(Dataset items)
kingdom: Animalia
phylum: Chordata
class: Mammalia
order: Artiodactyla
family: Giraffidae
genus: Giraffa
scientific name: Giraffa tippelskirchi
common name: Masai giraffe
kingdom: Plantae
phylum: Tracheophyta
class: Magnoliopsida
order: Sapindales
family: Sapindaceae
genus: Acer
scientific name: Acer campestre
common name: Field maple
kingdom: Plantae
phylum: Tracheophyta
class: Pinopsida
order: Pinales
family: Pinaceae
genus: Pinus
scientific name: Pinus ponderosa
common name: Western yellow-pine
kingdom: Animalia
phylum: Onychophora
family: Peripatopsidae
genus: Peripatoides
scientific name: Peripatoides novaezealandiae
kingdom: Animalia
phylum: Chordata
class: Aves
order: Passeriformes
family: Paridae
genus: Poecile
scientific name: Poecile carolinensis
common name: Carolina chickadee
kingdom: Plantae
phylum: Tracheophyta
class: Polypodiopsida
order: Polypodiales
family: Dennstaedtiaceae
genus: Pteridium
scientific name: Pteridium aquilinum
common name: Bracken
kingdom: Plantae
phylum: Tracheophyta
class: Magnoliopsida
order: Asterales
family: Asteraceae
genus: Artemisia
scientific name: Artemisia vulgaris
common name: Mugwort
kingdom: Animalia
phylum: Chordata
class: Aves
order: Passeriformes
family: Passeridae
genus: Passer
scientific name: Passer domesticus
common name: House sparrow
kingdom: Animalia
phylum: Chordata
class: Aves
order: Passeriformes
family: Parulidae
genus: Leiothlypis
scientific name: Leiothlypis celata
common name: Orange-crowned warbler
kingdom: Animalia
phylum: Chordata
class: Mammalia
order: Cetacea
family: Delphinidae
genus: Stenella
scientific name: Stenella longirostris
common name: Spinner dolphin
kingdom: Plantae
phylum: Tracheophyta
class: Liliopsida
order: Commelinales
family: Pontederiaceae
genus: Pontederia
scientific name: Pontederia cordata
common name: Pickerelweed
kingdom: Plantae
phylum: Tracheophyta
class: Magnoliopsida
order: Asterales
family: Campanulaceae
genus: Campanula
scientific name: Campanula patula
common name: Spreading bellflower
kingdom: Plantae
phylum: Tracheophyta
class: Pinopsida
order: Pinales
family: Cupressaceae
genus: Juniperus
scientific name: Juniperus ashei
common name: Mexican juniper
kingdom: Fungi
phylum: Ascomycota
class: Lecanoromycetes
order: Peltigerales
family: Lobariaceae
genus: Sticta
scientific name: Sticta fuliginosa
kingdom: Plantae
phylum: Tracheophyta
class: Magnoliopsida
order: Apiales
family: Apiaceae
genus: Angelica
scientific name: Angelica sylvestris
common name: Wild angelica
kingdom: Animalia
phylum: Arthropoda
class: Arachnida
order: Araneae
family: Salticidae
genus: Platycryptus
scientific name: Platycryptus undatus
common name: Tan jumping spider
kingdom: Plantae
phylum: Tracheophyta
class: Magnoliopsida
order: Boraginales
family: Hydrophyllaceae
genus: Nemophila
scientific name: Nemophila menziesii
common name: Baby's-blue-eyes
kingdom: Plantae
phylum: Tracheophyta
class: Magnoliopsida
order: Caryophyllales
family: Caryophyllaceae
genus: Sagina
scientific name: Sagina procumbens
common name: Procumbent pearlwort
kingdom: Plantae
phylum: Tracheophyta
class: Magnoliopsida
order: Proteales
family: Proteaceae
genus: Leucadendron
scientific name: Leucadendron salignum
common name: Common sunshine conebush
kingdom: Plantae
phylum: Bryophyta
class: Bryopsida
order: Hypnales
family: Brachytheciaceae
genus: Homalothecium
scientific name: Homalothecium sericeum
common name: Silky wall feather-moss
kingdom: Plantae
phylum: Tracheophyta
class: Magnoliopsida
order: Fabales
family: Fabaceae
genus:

• TO DO: Reproduce every line of the listing above word for word, keeping the same order.

• WORKED ANSWER:
kingdom: Animalia
phylum: Chordata
class: Mammalia
order: Artiodactyla
family: Giraffidae
genus: Giraffa
scientific name: Giraffa tippelskirchi
common name: Masai giraffe
kingdom: Plantae
phylum: Tracheophyta
class: Magnoliopsida
order: Sapindales
family: Sapindaceae
genus: Acer
scientific name: Acer campestre
common name: Field maple
kingdom: Plantae
phylum: Tracheophyta
class: Pinopsida
order: Pinales
family: Pinaceae
genus: Pinus
scientific name: Pinus ponderosa
common name: Western yellow-pine
kingdom: Animalia
phylum: Onychophora
family: Peripatopsidae
genus: Peripatoides
scientific name: Peripatoides novaezealandiae
kingdom: Animalia
phylum: Chordata
class: Aves
order: Passeriformes
family: Paridae
genus: Poecile
scientific name: Poecile carolinensis
common name: Carolina chickadee
kingdom: Plantae
phylum: Tracheophyta
class: Polypodiopsida
order: Polypodiales
family: Dennstaedtiaceae
genus: Pteridium
scientific name: Pteridium aquilinum
common name: Bracken
kingdom: Plantae
phylum: Tracheophyta
class: Magnoliopsida
order: Asterales
family: Asteraceae
genus: Artemisia
scientific name: Artemisia vulgaris
common name: Mugwort
kingdom: Animalia
phylum: Chordata
class: Aves
order: Passeriformes
family: Passeridae
genus: Passer
scientific name: Passer domesticus
common name: House sparrow
kingdom: Animalia
phylum: Chordata
class: Aves
order: Passeriformes
family: Parulidae
genus: Leiothlypis
scientific name: Leiothlypis celata
common name: Orange-crowned warbler
kingdom: Animalia
phylum: Chordata
class: Mammalia
order: Cetacea
family: Delphinidae
genus: Stenella
scientific name: Stenella longirostris
common name: Spinner dolphin
kingdom: Plantae
phylum: Tracheophyta
class: Liliopsida
order: Commelinales
family: Pontederiaceae
genus: Pontederia
scientific name: Pontederia cordata
common name: Pickerelweed
kingdom: Plantae
phylum: Tracheophyta
class: Magnoliopsida
order: Asterales
family: Campanulaceae
genus: Campanula
scientific name: Campanula patula
common name: Spreading bellflower
kingdom: Plantae
phylum: Tracheophyta
class: Pinopsida
order: Pinales
family: Cupressaceae
genus: Juniperus
scientific name: Juniperus ashei
common name: Mexican juniper
kingdom: Fungi
phylum: Ascomycota
class: Lecanoromycetes
order: Peltigerales
family: Lobariaceae
genus: Sticta
scientific name: Sticta fuliginosa
kingdom: Plantae
phylum: Tracheophyta
class: Magnoliopsida
order: Apiales
family: Apiaceae
genus: Angelica
scientific name: Angelica sylvestris
common name: Wild angelica
kingdom: Animalia
phylum: Arthropoda
class: Arachnida
order: Araneae
family: Salticidae
genus: Platycryptus
scientific name: Platycryptus undatus
common name: Tan jumping spider
kingdom: Plantae
phylum: Tracheophyta
class: Magnoliopsida
order: Boraginales
family: Hydrophyllaceae
genus: Nemophila
scientific name: Nemophila menziesii
common name: Baby's-blue-eyes
kingdom: Plantae
phylum: Tracheophyta
class: Magnoliopsida
order: Caryophyllales
family: Caryophyllaceae
genus: Sagina
scientific name: Sagina procumbens
common name: Procumbent pearlwort
kingdom: Plantae
phylum: Tracheophyta
class: Magnoliopsida
order: Proteales
family: Proteaceae
genus: Leucadendron
scientific name: Leucadendron salignum
common name: Common sunshine conebush
kingdom: Plantae
phylum: Bryophyta
class: Bryopsida
order: Hypnales
family: Brachytheciaceae
genus: Homalothecium
scientific name: Homalothecium sericeum
common name: Silky wall feather-moss
kingdom: Plantae
phylum: Tracheophyta
class: Magnoliopsida
order: Fabales
family: Fabaceae
genus:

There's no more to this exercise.